> **Provided material**
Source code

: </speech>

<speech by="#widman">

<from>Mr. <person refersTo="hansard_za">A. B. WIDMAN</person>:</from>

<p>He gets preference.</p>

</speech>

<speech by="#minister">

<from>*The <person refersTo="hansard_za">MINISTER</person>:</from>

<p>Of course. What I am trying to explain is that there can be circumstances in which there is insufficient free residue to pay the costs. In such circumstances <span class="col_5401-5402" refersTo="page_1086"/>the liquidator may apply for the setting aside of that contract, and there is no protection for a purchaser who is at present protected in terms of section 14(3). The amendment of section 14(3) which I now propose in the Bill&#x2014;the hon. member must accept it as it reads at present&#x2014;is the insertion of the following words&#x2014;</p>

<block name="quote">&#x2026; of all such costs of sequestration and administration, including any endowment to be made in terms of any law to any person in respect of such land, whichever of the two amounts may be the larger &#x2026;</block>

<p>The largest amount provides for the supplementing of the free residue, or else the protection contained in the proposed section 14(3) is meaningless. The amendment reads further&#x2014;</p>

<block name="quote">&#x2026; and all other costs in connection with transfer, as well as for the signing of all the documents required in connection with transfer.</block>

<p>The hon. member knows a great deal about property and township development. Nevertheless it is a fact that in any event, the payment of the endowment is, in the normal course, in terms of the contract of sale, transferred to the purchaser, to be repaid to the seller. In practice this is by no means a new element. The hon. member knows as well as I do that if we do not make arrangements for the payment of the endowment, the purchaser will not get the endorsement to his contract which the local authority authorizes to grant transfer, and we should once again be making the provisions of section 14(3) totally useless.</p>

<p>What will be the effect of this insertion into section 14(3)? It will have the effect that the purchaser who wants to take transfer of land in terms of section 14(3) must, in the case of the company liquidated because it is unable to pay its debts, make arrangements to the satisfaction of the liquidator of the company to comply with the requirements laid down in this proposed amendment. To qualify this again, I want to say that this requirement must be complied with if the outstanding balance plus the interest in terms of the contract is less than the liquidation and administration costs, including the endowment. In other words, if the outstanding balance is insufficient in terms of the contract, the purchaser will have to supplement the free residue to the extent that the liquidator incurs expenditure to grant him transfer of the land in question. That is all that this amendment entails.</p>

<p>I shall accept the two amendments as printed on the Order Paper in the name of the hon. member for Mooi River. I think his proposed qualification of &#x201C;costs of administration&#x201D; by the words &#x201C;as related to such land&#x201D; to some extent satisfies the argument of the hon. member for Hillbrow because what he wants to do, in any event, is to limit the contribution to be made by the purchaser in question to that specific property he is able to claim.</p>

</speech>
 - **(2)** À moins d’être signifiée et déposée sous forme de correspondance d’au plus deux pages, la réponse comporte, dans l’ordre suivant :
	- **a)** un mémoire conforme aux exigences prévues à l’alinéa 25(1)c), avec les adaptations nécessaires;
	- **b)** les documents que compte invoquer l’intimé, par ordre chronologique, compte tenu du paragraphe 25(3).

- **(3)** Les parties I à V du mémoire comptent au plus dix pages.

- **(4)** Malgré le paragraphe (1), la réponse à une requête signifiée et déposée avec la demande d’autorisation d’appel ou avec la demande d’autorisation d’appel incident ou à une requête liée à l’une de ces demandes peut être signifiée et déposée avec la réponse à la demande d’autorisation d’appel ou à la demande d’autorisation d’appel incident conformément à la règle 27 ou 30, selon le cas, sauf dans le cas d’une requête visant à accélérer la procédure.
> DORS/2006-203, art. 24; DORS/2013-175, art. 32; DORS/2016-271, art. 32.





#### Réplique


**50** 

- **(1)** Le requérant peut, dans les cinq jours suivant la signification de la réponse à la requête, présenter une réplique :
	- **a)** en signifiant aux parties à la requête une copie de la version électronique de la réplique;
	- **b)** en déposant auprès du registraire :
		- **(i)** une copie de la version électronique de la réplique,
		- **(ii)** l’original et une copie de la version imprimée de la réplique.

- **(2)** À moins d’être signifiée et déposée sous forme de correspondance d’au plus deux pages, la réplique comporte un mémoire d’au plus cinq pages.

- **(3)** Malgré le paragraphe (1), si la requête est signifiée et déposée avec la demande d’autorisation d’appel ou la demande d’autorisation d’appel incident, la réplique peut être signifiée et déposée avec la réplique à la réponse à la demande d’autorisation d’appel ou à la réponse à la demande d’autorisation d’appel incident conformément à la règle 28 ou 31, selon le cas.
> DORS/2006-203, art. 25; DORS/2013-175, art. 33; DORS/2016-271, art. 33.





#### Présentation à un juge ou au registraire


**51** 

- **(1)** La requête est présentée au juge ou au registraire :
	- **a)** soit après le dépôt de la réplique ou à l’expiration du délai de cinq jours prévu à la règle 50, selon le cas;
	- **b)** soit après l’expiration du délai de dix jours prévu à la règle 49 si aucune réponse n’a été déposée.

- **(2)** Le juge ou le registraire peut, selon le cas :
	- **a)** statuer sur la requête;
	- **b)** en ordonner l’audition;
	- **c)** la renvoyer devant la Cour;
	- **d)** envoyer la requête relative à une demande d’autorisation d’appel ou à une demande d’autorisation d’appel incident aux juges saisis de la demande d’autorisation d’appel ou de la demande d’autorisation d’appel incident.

> **Task objective**
In the records above, find the line with "- **(i)** une copie"; write out exactly that line and each one after it, stopping after the line with "plus cinq pages.".

> **Response for this exercise**
		- **(i)** une copie de la version électronique de la réplique,
		- **(ii)** l’original et une copie de la version imprimée de la réplique.

- **(2)** À moins d’être signifiée et déposée sous forme de correspondance d’au plus deux pages, la réplique comporte un mémoire d’au plus cinq pages.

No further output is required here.